The case, Carson v. Makin, comes from a Maine program that provides classes for Maine residents to attend private high schools when their local district doesn’t have a public school. It comes after a recent Supreme Court case ruling that the government cannot prohibit state aid from attending religious schools in a publicly available program.
The previous case, Espinoza v. Montana, was seen as a great victory for religious freedom advocates. But the Maine program contains another language that, if maintained, could effectively castrate Espinoza.
The state says it cannot discriminate against schools based on their status of being affiliated with religious institutions. But she says she can ban money from going to school if she gives her students a certain religious point of view – which many religious schools do.
The First Circuit Court of Appeals called this portion of Maine’s program a “usage-based” distinction.
Since the Maine program is only for people living in areas without public schools, the appeals court said those seeking “publicly funded ‘biblically integrated’ or religiously ‘intertwined’ education do not have ‘equal access’ to the benefits that Maine makes available to everyone else – namely, the free benefits of a public education. ”
The district court also said Maine applies a different standard to schools that prohibits receiving government funding. While in the Espinoza case Montana banned all schools affiliated with religious institutions from receiving government funding – “status” discrimination – Maine bans schools based on “what the school teaches through its curriculum.”

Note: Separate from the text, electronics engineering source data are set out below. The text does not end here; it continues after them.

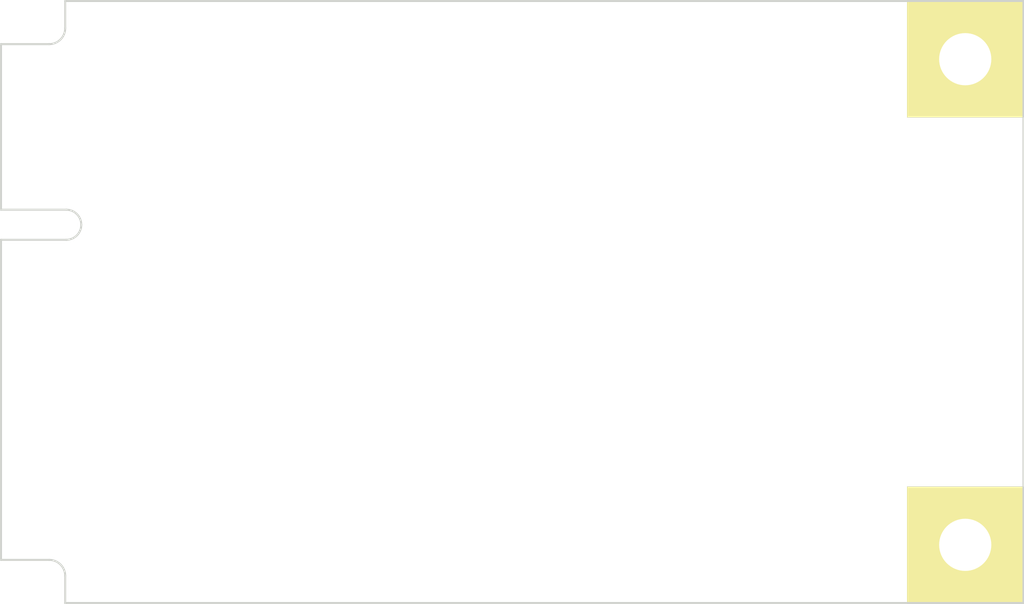
<source format=kicad_pcb>
(kicad_pcb (version 20171130) (host pcbnew 5.1.5+dfsg1-2build2)

  (general
    (thickness 1.6)
    (drawings 15)
    (tracks 0)
    (zones 0)
    (modules 2)
    (nets 1)
  )

  (page A4)
  (layers
    (0 F.Cu signal)
    (31 B.Cu signal)
    (32 B.Adhes user)
    (33 F.Adhes user)
    (34 B.Paste user)
    (35 F.Paste user)
    (36 B.SilkS user)
    (37 F.SilkS user)
    (38 B.Mask user)
    (39 F.Mask user)
    (40 Dwgs.User user)
    (41 Cmts.User user)
    (42 Eco1.User user)
    (43 Eco2.User user)
    (44 Edge.Cuts user)
    (45 Margin user)
    (46 B.CrtYd user)
    (47 F.CrtYd user)
    (48 B.Fab user)
    (49 F.Fab user)
  )

  (setup
    (last_trace_width 0.25)
    (trace_clearance 0.2)
    (zone_clearance 0.508)
    (zone_45_only no)
    (trace_min 0.2)
    (via_size 0.8)
    (via_drill 0.4)
    (via_min_size 0.4)
    (via_min_drill 0.3)
    (uvia_size 0.3)
    (uvia_drill 0.1)
    (uvias_allowed no)
    (uvia_min_size 0.2)
    (uvia_min_drill 0.1)
    (edge_width 0.05)
    (segment_width 0.2)
    (pcb_text_width 0.3)
    (pcb_text_size 1.5 1.5)
    (mod_edge_width 0.12)
    (mod_text_size 1 1)
    (mod_text_width 0.15)
    (pad_size 1.524 1.524)
    (pad_drill 0.762)
    (pad_to_mask_clearance 0.051)
    (solder_mask_min_width 0.25)
    (aux_axis_origin 0 0)
    (visible_elements FFFFFF7F)
    (pcbplotparams
      (layerselection 0x010fc_ffffffff)
      (usegerberextensions false)
      (usegerberattributes false)
      (usegerberadvancedattributes false)
      (creategerberjobfile false)
      (excludeedgelayer true)
      (linewidth 0.100000)
      (plotframeref false)
      (viasonmask false)
      (mode 1)
      (useauxorigin false)
      (hpglpennumber 1)
      (hpglpenspeed 20)
      (hpglpendiameter 15.000000)
      (psnegative false)
      (psa4output false)
      (plotreference true)
      (plotvalue true)
      (plotinvisibletext false)
      (padsonsilk false)
      (subtractmaskfromsilk false)
      (outputformat 1)
      (mirror false)
      (drillshape 1)
      (scaleselection 1)
      (outputdirectory ""))
  )

  (net 0 "")

  (net_class Default "This is the default net class."
    (clearance 0.2)
    (trace_width 0.25)
    (via_dia 0.8)
    (via_drill 0.4)
    (uvia_dia 0.3)
    (uvia_drill 0.1)
  )

  (module PIN_ARRAY_1 (layer F.Cu) (tedit 54A913CF) (tstamp 602ABEFE)
    (at 163.14 77.57)
    (descr "1 pin")
    (tags "CONN DEV")
    (path /54A7DBE8)
    (fp_text reference MOUNTING_HOLE2 (at 0 -1.905) (layer F.SilkS) hide
      (effects (font (size 0.762 0.762) (thickness 0.1524)))
    )
    (fp_text value CONN_1 (at 0 -1.905) (layer F.SilkS) hide
      (effects (font (size 0.762 0.762) (thickness 0.1524)))
    )
    (fp_line (start 1.27 -1.27) (end 1.27 1.27) (layer F.SilkS) (width 0.1524))
    (fp_line (start -1.27 1.27) (end -1.27 -1.27) (layer F.SilkS) (width 0.1524))
    (fp_line (start -1.27 -1.27) (end 1.27 -1.27) (layer F.SilkS) (width 0.1524))
    (fp_line (start 1.27 1.27) (end -1.27 1.27) (layer F.SilkS) (width 0.1524))
    (pad 1 thru_hole rect (at 0 0) (size 5.8 5.8) (drill 2.6) (layers *.Cu *.Mask F.SilkS)
      (solder_mask_margin 0.1524) (clearance 0.1524))
  )

  (module PIN_ARRAY_1 (layer F.Cu) (tedit 54A913A9) (tstamp 602ABEF6)
    (at 163.14 53.37)
    (descr "1 pin")
    (tags "CONN DEV")
    (path /54A7DBF7)
    (fp_text reference MOUNTING_HOLE1 (at 0 -1.905) (layer F.SilkS) hide
      (effects (font (size 0.762 0.762) (thickness 0.1524)))
    )
    (fp_text value CONN_1 (at 0 -1.905) (layer F.SilkS) hide
      (effects (font (size 0.762 0.762) (thickness 0.1524)))
    )
    (fp_line (start 1.27 -1.27) (end 1.27 1.27) (layer F.SilkS) (width 0.1524))
    (fp_line (start -1.27 1.27) (end -1.27 -1.27) (layer F.SilkS) (width 0.1524))
    (fp_line (start -1.27 -1.27) (end 1.27 -1.27) (layer F.SilkS) (width 0.1524))
    (fp_line (start 1.27 1.27) (end -1.27 1.27) (layer F.SilkS) (width 0.1524))
    (pad 1 thru_hole rect (at 0 0) (size 5.8 5.8) (drill 2.6) (layers *.Cu *.Mask F.SilkS)
      (solder_mask_margin 0.1524) (clearance 0.1524))
  )

  (gr_arc (start 118.34 61.62) (end 118.34 60.87) (angle 90) (layer Edge.Cuts) (width 0.1) (tstamp 602ABE95))
  (gr_line (start 118.29 50.47) (end 118.29 51.82) (angle 90) (layer Edge.Cuts) (width 0.1) (tstamp 602ABE94))
  (gr_line (start 118.29 80.47) (end 118.29 79.12) (angle 90) (layer Edge.Cuts) (width 0.1) (tstamp 602ABE93))
  (gr_arc (start 117.49 79.12) (end 117.49 78.32) (angle 90) (layer Edge.Cuts) (width 0.1) (tstamp 602ABE92))
  (gr_arc (start 118.34 61.62) (end 119.09 61.62) (angle 90) (layer Edge.Cuts) (width 0.1) (tstamp 602ABE91))
  (gr_line (start 166.04 50.47) (end 166.04 80.47) (angle 90) (layer Edge.Cuts) (width 0.1) (tstamp 602ABE90))
  (gr_line (start 166.04 50.47) (end 118.29 50.47) (angle 90) (layer Edge.Cuts) (width 0.1) (tstamp 602ABE8F))
  (gr_line (start 166.04 80.47) (end 118.29 80.47) (angle 90) (layer Edge.Cuts) (width 0.1) (tstamp 602ABE8E))
  (gr_line (start 115.09 52.62) (end 115.09 60.87) (angle 90) (layer Edge.Cuts) (width 0.1) (tstamp 602ABE8D))
  (gr_line (start 115.09 78.32) (end 115.09 62.37) (angle 90) (layer Edge.Cuts) (width 0.1) (tstamp 602ABE8C))
  (gr_line (start 115.09 62.37) (end 118.34 62.37) (angle 90) (layer Edge.Cuts) (width 0.1) (tstamp 602ABE8B))
  (gr_arc (start 117.49 51.82) (end 118.29 51.82) (angle 90) (layer Edge.Cuts) (width 0.1) (tstamp 602ABE8A))
  (gr_line (start 117.49 78.32) (end 115.09 78.32) (angle 90) (layer Edge.Cuts) (width 0.1) (tstamp 602ABE89))
  (gr_line (start 117.49 52.62) (end 115.09 52.62) (angle 90) (layer Edge.Cuts) (width 0.1) (tstamp 602ABE88))
  (gr_line (start 115.09 60.87) (end 118.34 60.87) (angle 90) (layer Edge.Cuts) (width 0.1) (tstamp 602ABE87))

)

</source>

This is consistent with the logic of the Espinoza case, in which the judges made a distinction between funding schools connected to religious institutions and funding the “training of clergy”. A ban on government funding of clergy education was upheld in 2004 in a 2004 Supreme Court case called Locke v Davey.

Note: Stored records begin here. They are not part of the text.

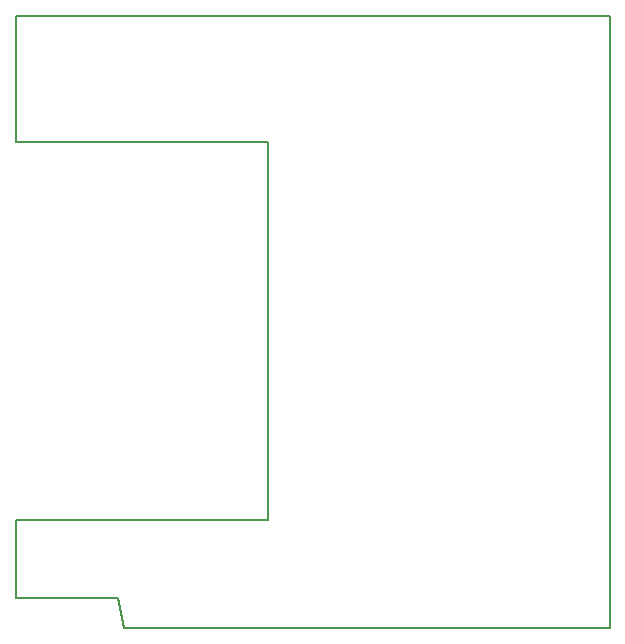
<source format=gm1>
G04 #@! TF.FileFunction,Profile,NP*
%FSLAX46Y46*%
G04 Gerber Fmt 4.6, Leading zero omitted, Abs format (unit mm)*
G04 Created by KiCad (PCBNEW 4.0.2-stable) date Saturday, September 10, 2016 'AMt' 11:06:01 AM*
%MOMM*%
G01*
G04 APERTURE LIST*
%ADD10C,0.100000*%
%ADD11C,0.150000*%
G04 APERTURE END LIST*
D10*
D11*
X121412000Y-78232000D02*
X121412000Y-88900000D01*
X171700000Y-78232000D02*
X121412000Y-78232000D01*
X171704000Y-130048000D02*
X171704000Y-78232000D01*
X130556000Y-130048000D02*
X171700000Y-130048000D01*
X130048000Y-127508000D02*
X130556000Y-130048000D01*
X121412000Y-127508000D02*
X130048000Y-127508000D01*
X121412000Y-120904000D02*
X121412000Y-127508000D01*
X142748000Y-120904000D02*
X121412000Y-120904000D01*
X142748000Y-88900000D02*
X142748000Y-120904000D01*
X121412000Y-88900000D02*
X142748000Y-88900000D01*
M02*

</source>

“[A]”Although Espinoza forbids Maine to exclude schools because they are religious, Maine can still exclude parents from choosing schools that do religious things,” said the Institute for Justice, the group that represents the families that make Maine -Contest politics in a press release summarizing the arguments of the state.
Kirby Thomas West, an attorney for the Institute for Justice, appeared to be ridiculing Maine’s law in a tweet Friday.
“Big news! @IJ has come back to SCOTUS for another important #schoolchoice case, ”she said. “When SCOTUS said this time in Espinoza that states are not allowed to discriminate against religious schools, it means that states are not allowed to discriminate against religious schools. Good afternoon, team!”
The Maine Department of Education has argued that its situation is quite unique in that many students in Maine would not receive a publicly funded education without its student support program. Therefore, the program is not the same as that of Montana, which should fund alternatives to public education.
“The study program is not a ‘voucher’ program or any other vehicle for choosing a school,” the state said in a nutshell.
“The study program is the result of a specific legal provision that sectarian training is not to be equated with public training,” said the state. “The degree program is not designed as an alternative to the Maine public education system, but rather as part of it.”
The case is expected to be heard in late 2021 or early 2022 and should be decided by the end of June 2022.